Temu Parent PDD’s Profits Plunge Amid Tariffs and Price Wars
PDD Holdings, the Chinese e-commerce powerhouse behind Temu and Pinduoduo, reported a 47% drop in Q1 earnings, sending its shares plummeting 18% on Wall Street. Analysts cite weakening sales, persistent discounting strategies, and U.S. trade pressures—especially under Trump-era tariff policies—as key profitability threats. Despite the downturn, PDD plans to invest ¥100 billion (US$13.9B) to support merchants and users. While this may hurt short-term profits, analysts from Morgan Stanley believe it could secure long-term dominance in China’s e-commerce market.

DeepSeek Strikes Back: Upgraded R1 AI Model Rivals OpenAI and Google
Chinese AI start-up DeepSeek has unveiled R1-0528, a major upgrade to its R1 reasoning model, claiming it now rivals leading systems from OpenAI and Google. The enhanced model shows improved performance in creative writing, logic, and coding, while cutting hallucinations—AI-generated inaccuracies—by 50%. Achieved through intensified post-training refinements, the update boosts content accuracy and safety.

ASML Stumbles Amid China Export Curbs—but Analysts Still See a Comeback
Semiconductor giant ASML has lost over $130 billion in value since July 2023 due to mounting U.S. export restrictions to China and tariff uncertainties, shrinking its market cap from $429.5B to under $297B. Known for its monopoly on advanced EUV chipmaking machines, ASML has been barred from selling its most cutting-edge tech to China, curbing major sales potential. With support from tech giants like Intel and Samsung, and a target price suggesting 17% upside, ASML could rebound—especially if U.S.-Europe trade deals ease market pressure.

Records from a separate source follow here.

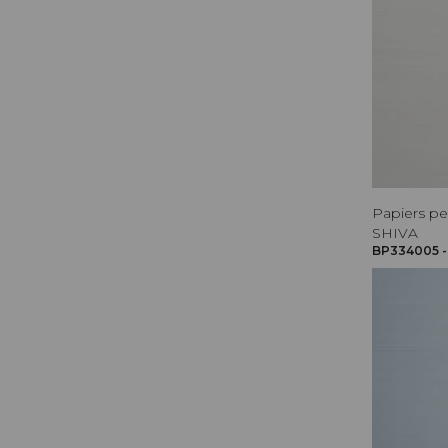
Papiers pe
SHIVA
BP334005 -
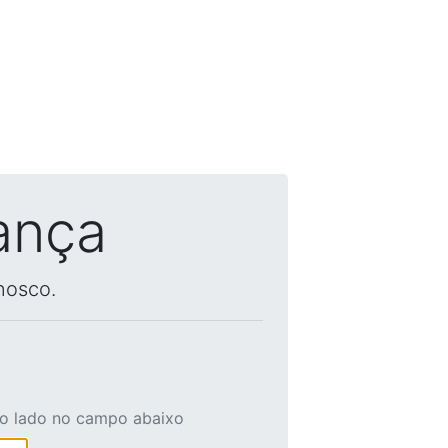
ança
nosco.
ao lado no campo abaixo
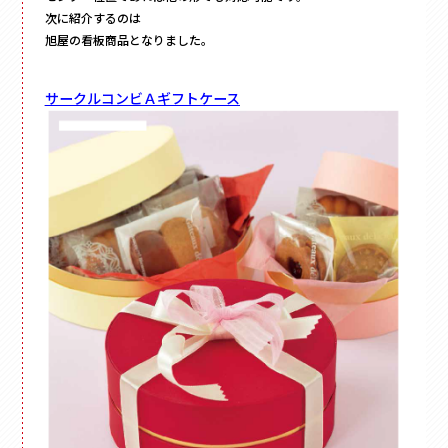
次に紹介するのは
旭屋の看板商品となりました。
サークルコンビＡギフトケース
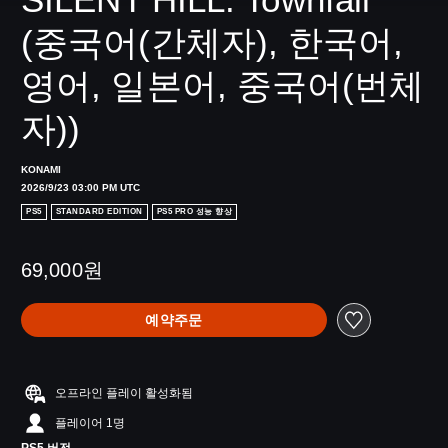
(중국어(간체자), 한국어, 
영어, 일본어, 중국어(번체
자))
KONAMI
2026/9/23 03:00 PM UTC
PS5
STANDARD EDITION
PS5 PRO 성능 향상
69,000원
예약주문
오프라인 플레이 활성화됨
플레이어 1명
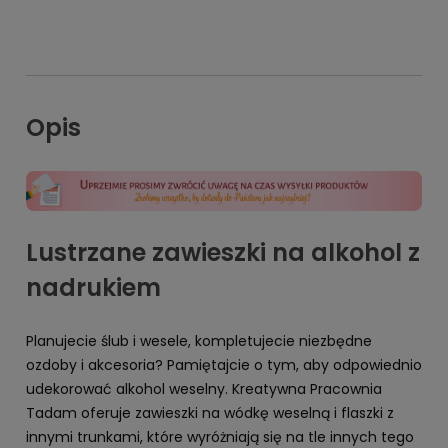
Opis
Lustrzane zawieszki na alkohol z
nadrukiem
Planujecie ślub i wesele, kompletujecie niezbędne
ozdoby i akcesoria? Pamiętajcie o tym, aby odpowiednio
udekorować alkohol weselny. Kreatywna Pracownia
Tadam oferuje zawieszki na wódkę weselną i flaszki z
innymi trunkami, które wyróżniają się na tle innych tego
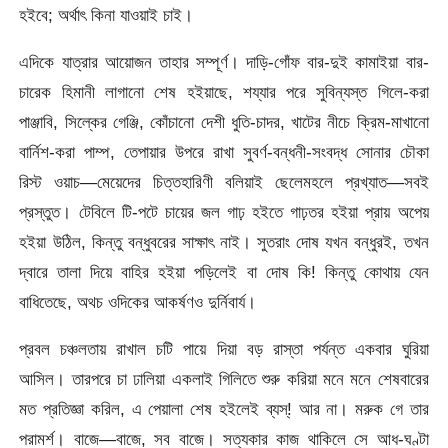
হইবে; অর্থাৎ কিনা যাওয়াই চাই।
এদিকে যাত্রার আয়োজন তাহার সম্পূর্ণ। দাড়ি-গোঁফ বার-দুই কামাইয়া বার-
চারেক হিমানী লাগানো শেষ হইয়াছে, শয্যার পরে সুবিন্যস্ত গিলে-করা
পাঞ্জাবি, সিল্কের গেঞ্জি, কোঁচানো দেশী ধুতি-চাদর, খাটের নীচে ক্রিম-মাখানো
বার্নিশ-করা পাম্প, তেপায়ার উপরে রাখা সুবর্ণ-বন্ধনী-সংবদ্ধ সোনার চৌকা
রিস্ট ওয়াচ—মেয়েদের চিত্তহারিণী বলিয়াই ছেলেমহলে প্রখ্যাত—সবই
প্রস্তুত। টেবিলে টি-পটে চায়ের জল গাঢ় হইতে গাঢ়তর হইয়া প্রায় অপেয়
হইয়া উঠিল, কিন্তু বন্ধুবরের সাক্ষাৎ নাই। সুতরাং দোষ যখন বন্ধুরই, তখন
দ্বারে তালা দিয়ে বাহির হইয়া পড়িলেই বা দোষ কি! কিন্তু কোথায় যেন
বাধিতেছে, অথচ ওদিকের আকর্ষণও দুর্নিবার্য।
প্রবল চঞ্চলতায় রাখাল চটি পায়ে দিয়া বড় রাস্তা পর্যন্ত একবার ঘুরিয়া
আসিল। তারপরে চা ঢালিয়া একলাই গিলিতে শুরু করিয়া মনে মনে শেষবারের
মত প্রতিজ্ঞা করিল, এ পেয়ালা শেষ হইলেই ব্যস্! আর না। মরুক গে তার
পরামর্শ। বাজে—বাজে, সব বাজে। সত্যকার কাজ থাকিলে সে আধ-ঘণ্টা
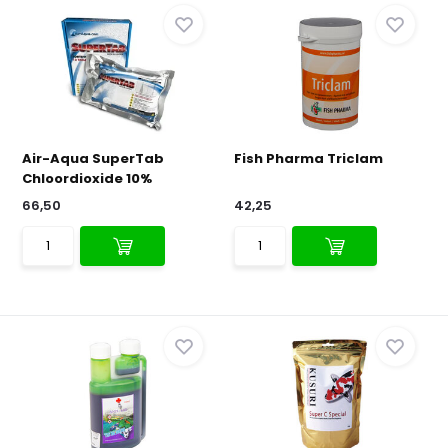
Air-Aqua SuperTab
Fish Pharma Triclam
Chloordioxide 10%
66,50
42,25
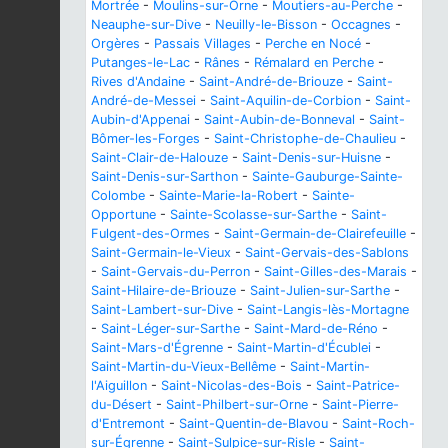
Mortrée
-
Moulins-sur-Orne
-
Moutiers-au-Perche
-
Neauphe-sur-Dive
-
Neuilly-le-Bisson
-
Occagnes
-
Orgères
-
Passais Villages
-
Perche en Nocé
-
Putanges-le-Lac
-
Rânes
-
Rémalard en Perche
-
Rives d'Andaine
-
Saint-André-de-Briouze
-
Saint-
André-de-Messei
-
Saint-Aquilin-de-Corbion
-
Saint-
Aubin-d'Appenai
-
Saint-Aubin-de-Bonneval
-
Saint-
Bômer-les-Forges
-
Saint-Christophe-de-Chaulieu
-
Saint-Clair-de-Halouze
-
Saint-Denis-sur-Huisne
-
Saint-Denis-sur-Sarthon
-
Sainte-Gauburge-Sainte-
Colombe
-
Sainte-Marie-la-Robert
-
Sainte-
Opportune
-
Sainte-Scolasse-sur-Sarthe
-
Saint-
Fulgent-des-Ormes
-
Saint-Germain-de-Clairefeuille
-
Saint-Germain-le-Vieux
-
Saint-Gervais-des-Sablons
-
Saint-Gervais-du-Perron
-
Saint-Gilles-des-Marais
-
Saint-Hilaire-de-Briouze
-
Saint-Julien-sur-Sarthe
-
Saint-Lambert-sur-Dive
-
Saint-Langis-lès-Mortagne
-
Saint-Léger-sur-Sarthe
-
Saint-Mard-de-Réno
-
Saint-Mars-d'Égrenne
-
Saint-Martin-d'Écublei
-
Saint-Martin-du-Vieux-Bellême
-
Saint-Martin-
l'Aiguillon
-
Saint-Nicolas-des-Bois
-
Saint-Patrice-
du-Désert
-
Saint-Philbert-sur-Orne
-
Saint-Pierre-
d'Entremont
-
Saint-Quentin-de-Blavou
-
Saint-Roch-
sur-Égrenne
-
Saint-Sulpice-sur-Risle
-
Saint-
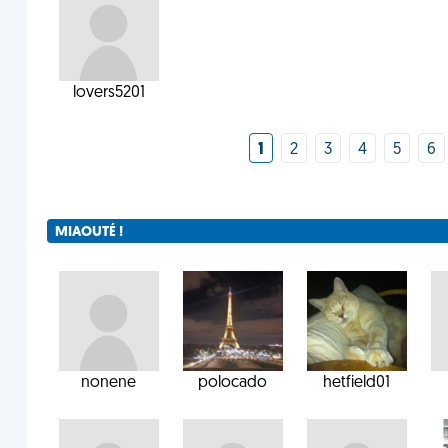
lovers5201
1
2
3
4
5
6
MIAOUTÉ !
nonene
polocado
hetfield01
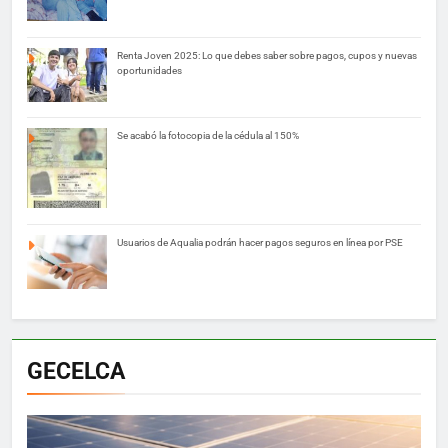
Renta Joven 2025: Lo que debes saber sobre pagos, cupos y nuevas
oportunidades
Se acabó la fotocopia de la cédula al 150%
Usuarios de Aqualia podrán hacer pagos seguros en línea por PSE
GECELCA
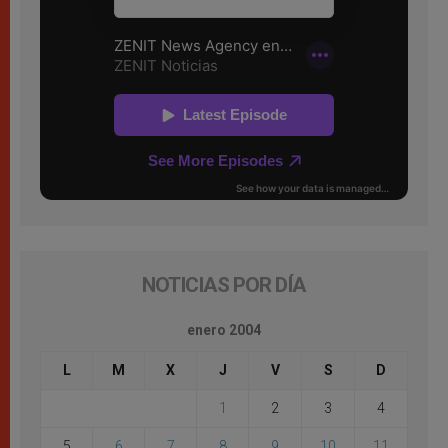
NOTICIAS POR DÍA
enero 2004
L
M
X
J
V
S
D
1
2
3
4
5
6
7
8
9
10
11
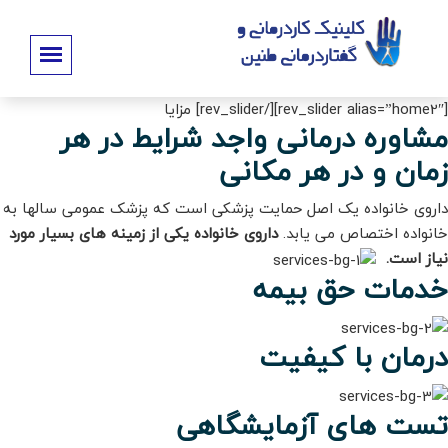
[rev_slider alias=”home2″][/rev_slider] مزایا
مشاوره درمانی واجد شرایط در هر
زمان و در هر مکانی
داروی خانواده یک اصل حمایت پزشکی است که پزشک عمومی سالها به
خانواده اختصاص می یابد.
داروی خانواده یکی از زمینه های بسیار مورد
نیاز است.
خدمات حق بیمه
درمان با کیفیت
تست های آزمایشگاهی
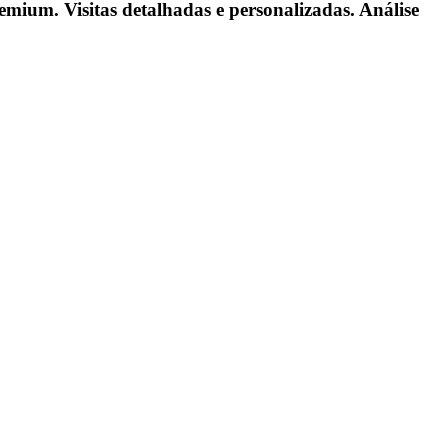
emium. Visitas detalhadas e personalizadas. Análise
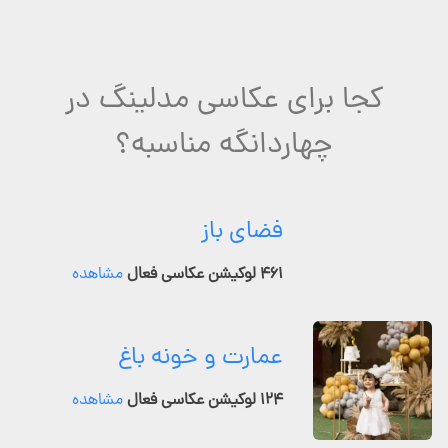
کجا برای عکاسی مدلینگ در
چهاردانگه مناسبه؟
فضای باز
۴۶۱ لوکیشن عکاسی فعال
مشاهده
عمارت و خونه باغ
۱۲۴ لوکیشن عکاسی فعال
مشاهده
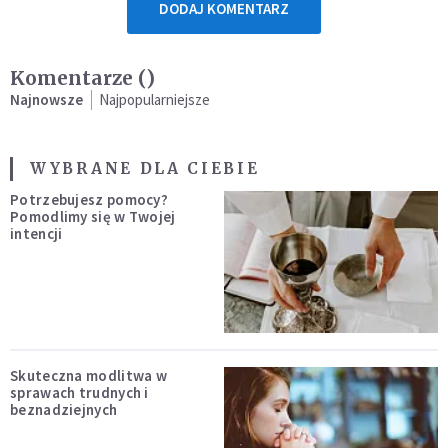
DODAJ KOMENTARZ
Komentarze (
)
Najnowsze
Najpopularniejsze
WYBRANE DLA CIEBIE
Potrzebujesz pomocy?
Pomodlimy się w Twojej
intencji
Skuteczna modlitwa w
sprawach trudnych i
beznadziejnych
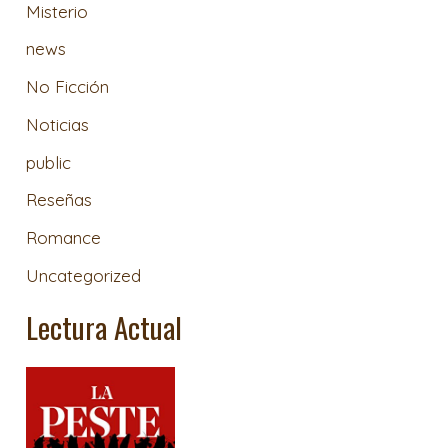
Misterio
news
No Ficción
Noticias
public
Reseñas
Romance
Uncategorized
Lectura Actual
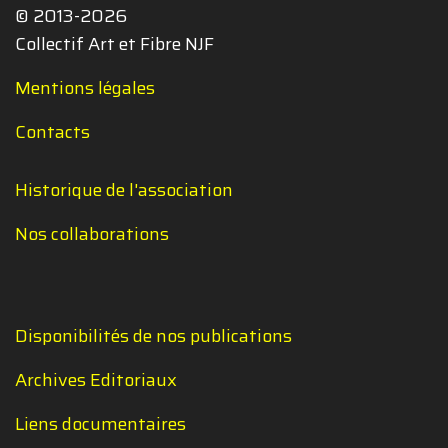
© 2013-2026
Collectif Art et Fibre NJF
Mentions légales
Contacts
Historique de l'association
Nos collaborations
Disponibilités de nos publications
Archives Editoriaux
Liens documentaires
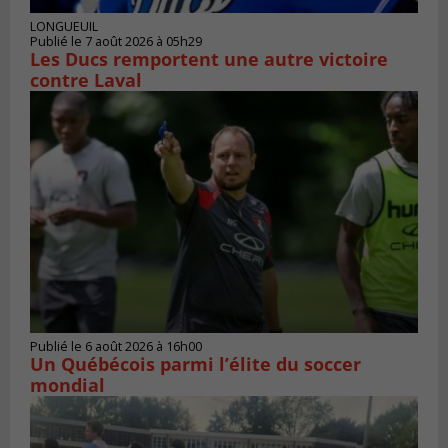
LONGUEUIL
Publié le 7 août 2026 à 05h29
Les Ducs remportent une autre victoire
contre Laval
Publié le 6 août 2026 à 16h00
Un Québécois parmi l’élite du soccer
mondial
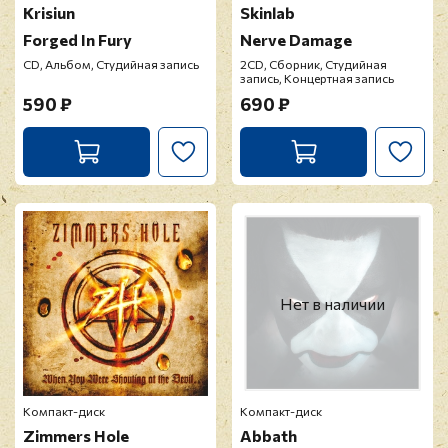
Krisiun
Skinlab
Forged In Fury
Nerve Damage
CD, Альбом, Студийная запись
2CD, Сборник, Студийная
запись, Концертная запись
590 ₽
690 ₽
Нет в наличии
Компакт-диск
Компакт-диск
Zimmers Hole
Abbath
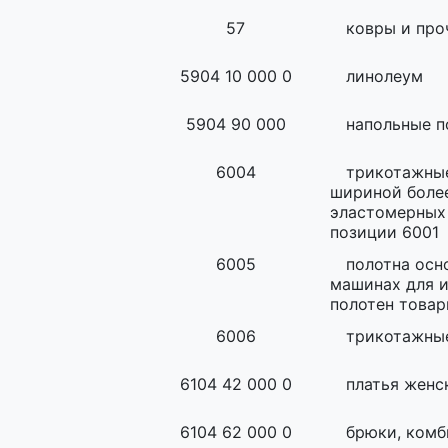
57
ковры и про
5904 10 000 0
линолеум
5904 90 000
напольные 
6004
трикотажные
шириной более
эластомерных 
позиции 6001
6005
полотна осн
машинах для и
полотен товар
6006
трикотажные
6104 42 000 0
платья женс
6104 62 000 0
брюки, комб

Nvidia Faces $13B Blow as U.S. Chip Ban Hits China AI Sales
Nvidia reported a $4.5 billion Q1 charge and $2.5 billion in lost sales due to U.S. licensing restrictions on its H20 AI chips to China, with another $8 billion hit expected in Q2. CEO Jensen Huang warned the $50B Chinese AI market is now “effectively closed,” ending Nvidia’s Hopper data center business there. Despite the Biden administration dropping proposed export rules, Trump-era restrictions continue to bite. Huang criticized U.S. policies for weakening American influence in AI globally, arguing that locking Nvidia out of China only boosts domestic Chinese chipmakers and risks ceding global leadership in AI infrastructure to competitors.

Meta and Anduril Build ‘Eagle Eye’: Sci-Fi Helmet for the Modern Battlefield
Meta Platforms is teaming up with defense contractor Anduril Industries to create advanced military tech, including a futuristic AI-powered helmet with XR (extended reality) features. Dubbed “Eagle Eye,” the helmet aims to enhance soldiers’ situational awareness and control of autonomous systems using virtual and augmented reality. Inspired by video games like Call of Duty and Halo, these once-fictional devices are now nearing real-world deployment, signaling a significant leap in battlefield technology and the militarization of consumer-grade XR innovations.

Crypto Investor Indicted for Brutal Kidnapping in Soho Over Bitcoin Password
John Woeltz, a 37-year-old cryptocurrency investor, has been indicted for allegedly kidnapping a business associate in Manhattan’s Soho for three weeks to force him to surrender his Bitcoin password. Along with William Duplessie, 33, Woeltz is accused of shocking the victim with electric wires, beating him, and dangling him over a staircase. The victim, an Italian man with ties to a New York crypto hedge fund, eventually escaped. Prosecutors say the duo seized his passport and devices during the ordeal. Both men have been arrested and remain in custody.

The Looming Threat of Model Collapse
As AI models increasingly train on content generated by other AIs, experts warn of “model collapse”—a feedback loop that degrades model performance and threatens the industry’s future. Tech columnist Steven Vaughn-Nichols highlights how major players like OpenAI and Google use retrieval-augmented generation (RAG) to offset shrinking supplies of human-made data. But RAG systems often pull from a web polluted with low-quality AI content, leading to unsafe and inaccurate outputs. With no clear fix in sight, and the internet’s authenticity dwindling, the AI sector may be heading toward a self-inflicted downfall—one even the most bullish CEOs might soon be forced to confront.